Page images and extracted text:
◆ ◆ ◆
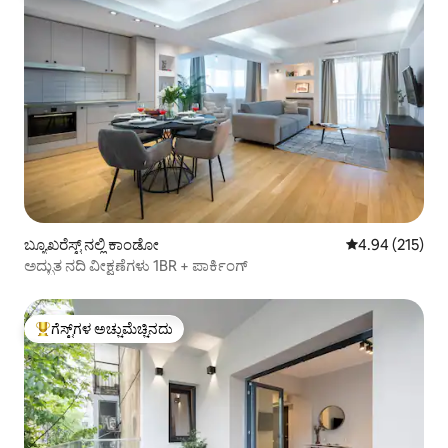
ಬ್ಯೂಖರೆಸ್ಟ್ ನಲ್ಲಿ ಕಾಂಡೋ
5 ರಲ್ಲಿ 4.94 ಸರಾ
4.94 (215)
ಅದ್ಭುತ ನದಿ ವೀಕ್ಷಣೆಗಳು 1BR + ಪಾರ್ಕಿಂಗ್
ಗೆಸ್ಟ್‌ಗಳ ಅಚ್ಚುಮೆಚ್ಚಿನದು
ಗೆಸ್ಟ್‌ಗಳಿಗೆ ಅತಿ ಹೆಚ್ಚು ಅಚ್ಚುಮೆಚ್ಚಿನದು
◆ ◆ ◆
→ WHAT THIS TASK INVOLVES: Nothing but the lines from the one with "ಅದ್ಭುತ ನದಿ ವೀಕ್ಷಣೆಗಳು 1BR + ಪಾರ್ಕಿಂಗ್" through the final line of the records above should appear, each copied exactly.

→ PROBLEM SOLUTION:
ಅದ್ಭುತ ನದಿ ವೀಕ್ಷಣೆಗಳು 1BR + ಪಾರ್ಕಿಂಗ್
ಗೆಸ್ಟ್‌ಗಳ ಅಚ್ಚುಮೆಚ್ಚಿನದು
ಗೆಸ್ಟ್‌ಗಳಿಗೆ ಅತಿ ಹೆಚ್ಚು ಅಚ್ಚುಮೆಚ್ಚಿನದು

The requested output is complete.